Thomson-Reuters Sciencewatch in 2011 named Ralph Lorenz as one of the world's top planetary scientists by impact, ranking him #3 by publications and #10 by citations (>2200). He holds 5 NASA Group Achievement awards. He is lead author of the book 'Dune Worlds: How Windblown Sand Shapes Planetary Landscapes' published by Springer in early 2014, as well as several other books including 'Lifting Titan's Veil','Spinning Flight', and 'Space Systems Failures'.

Lorenz led the Science paper in 2006 which discovered sand dunes in Cassini radar images of Saturn's moon Titan. He has visited dunes in the Namib, Arabian and Sahara, as well as US and Australian deserts. His other current research includes Titan oceanography, as well as dust devils and seismic measurements on Mars, and balloon dynamics on Venus.

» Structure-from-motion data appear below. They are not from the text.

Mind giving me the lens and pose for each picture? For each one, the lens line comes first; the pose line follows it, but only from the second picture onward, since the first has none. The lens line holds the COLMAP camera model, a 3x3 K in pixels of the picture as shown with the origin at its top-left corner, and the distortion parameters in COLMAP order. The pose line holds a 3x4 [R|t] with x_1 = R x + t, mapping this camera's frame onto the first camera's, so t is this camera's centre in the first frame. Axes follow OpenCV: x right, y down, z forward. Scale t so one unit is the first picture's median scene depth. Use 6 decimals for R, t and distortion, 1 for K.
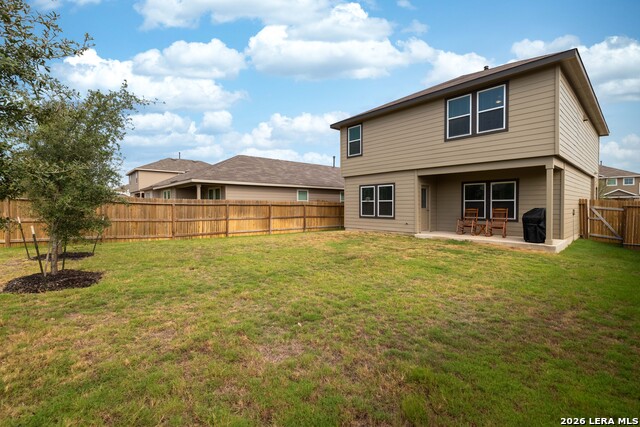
lens RADIAL K [[283.2, 0, 316.6], [0, 283.2, 206.6], [0, 0, 1]] dist [-0.000422, -0.000059]
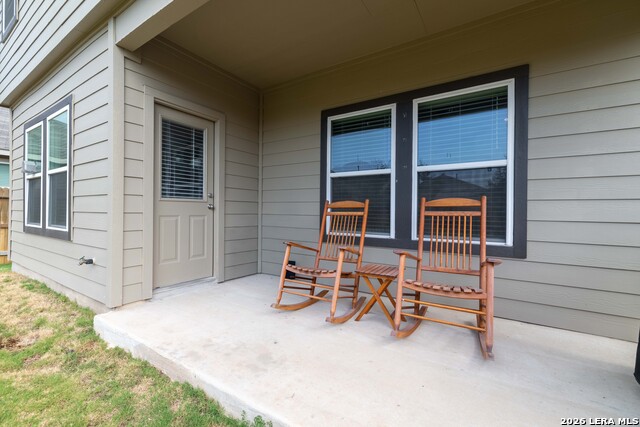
lens RADIAL K [[270.7, 0, 320.0], [0, 270.7, 213.5], [0, 0, 1]] dist [0.000147, 0.000010]
pose [[0.960652, 0.006751, 0.277671, 0.467112], [-0.007827, 0.999966, 0.002768, 0.019546], [-0.277643, -0.004833, 0.960672, 0.788583]]
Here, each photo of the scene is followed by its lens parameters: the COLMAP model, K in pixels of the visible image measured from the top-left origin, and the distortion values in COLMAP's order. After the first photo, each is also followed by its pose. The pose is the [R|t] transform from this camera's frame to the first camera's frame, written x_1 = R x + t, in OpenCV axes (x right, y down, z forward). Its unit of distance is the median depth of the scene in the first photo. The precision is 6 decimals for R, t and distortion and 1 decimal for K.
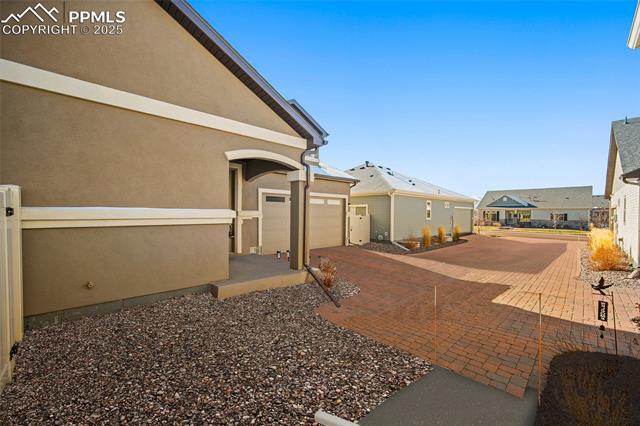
lens RADIAL K [[251.0, 0, 316.1], [0, 251.0, 216.0], [0, 0, 1]] dist [-0.001369, -0.000115]
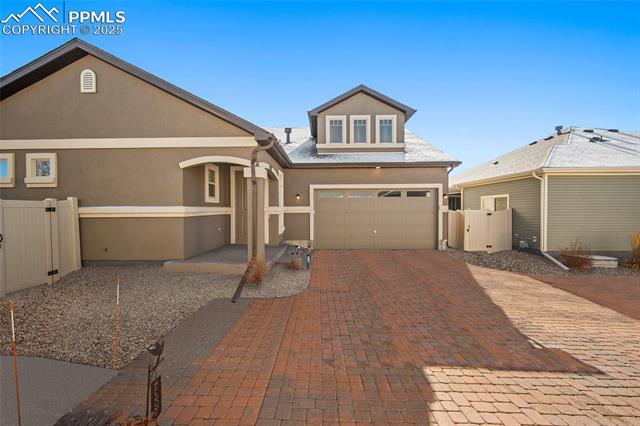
lens RADIAL K [[251.0, 0, 313.5], [0, 251.0, 212.0], [0, 0, 1]] dist [-0.001369, -0.000115]
pose [[0.722343, 0.000137, -0.691535, 0.505758], [0.001452, 0.999997, 0.001715, 0.001222], [0.691534, -0.002242, 0.722341, 0.251343]]
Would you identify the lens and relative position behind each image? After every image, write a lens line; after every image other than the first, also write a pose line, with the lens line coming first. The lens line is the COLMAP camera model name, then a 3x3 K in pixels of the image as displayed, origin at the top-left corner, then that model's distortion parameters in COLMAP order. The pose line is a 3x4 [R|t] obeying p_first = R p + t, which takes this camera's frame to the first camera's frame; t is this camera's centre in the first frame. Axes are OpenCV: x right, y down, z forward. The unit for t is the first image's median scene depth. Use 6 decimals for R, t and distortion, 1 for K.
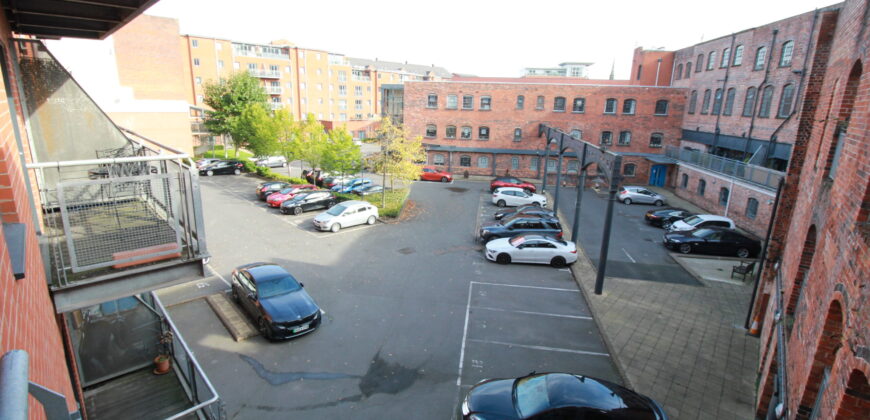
lens RADIAL K [[401.1, 0, 431.4], [0, 401.1, 206.7], [0, 0, 1]] dist [-0.002436, -0.011709]
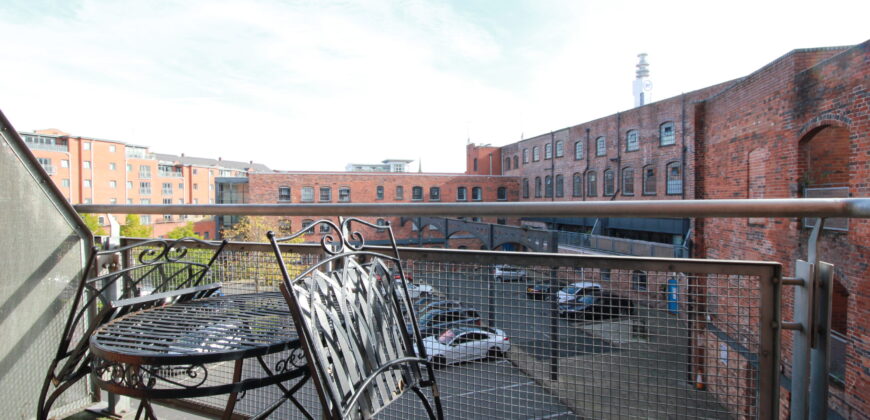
lens RADIAL K [[401.1, 0, 428.3], [0, 401.1, 208.2], [0, 0, 1]] dist [-0.002436, -0.011709]
pose [[0.903066, -0.041905, 0.427454, -0.130099], [0.138852, 0.970271, -0.198228, -0.015250], [-0.406439, 0.238366, 0.882037, 0.121558]]
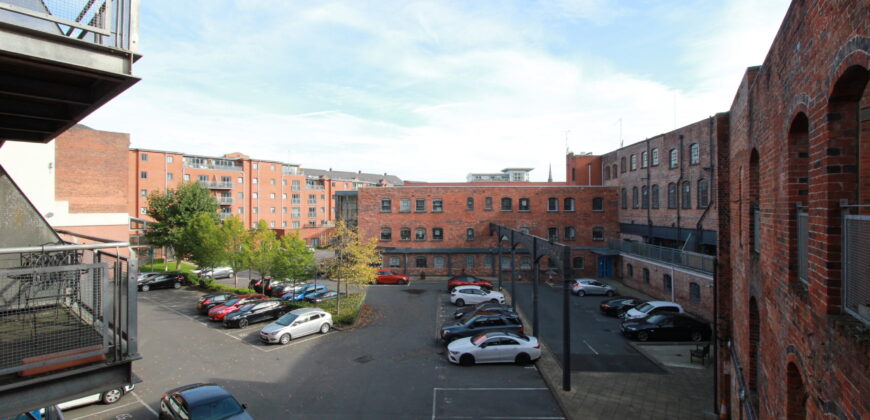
lens RADIAL K [[401.1, 0, 432.1], [0, 401.1, 207.7], [0, 0, 1]] dist [-0.002436, -0.011709]
pose [[0.992636, -0.030582, 0.117212, -0.001661], [0.059301, 0.966415, -0.250051, 0.009166], [-0.105628, 0.255161, 0.961112, 0.001224]]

Lorenz is on the Principal Professional Staff of the Johns Hopkins University Applied Physics Laboratory. Prior to joining APL in 2006 he was at the Lunar and Planetary Lab, University of Arizona. Lorenz has a B.Eng. in Aerospace Systems Engineering from the University of Southampton in the UK and a Ph.D. in Physics in 1994 from the University of Kent at Canterbury.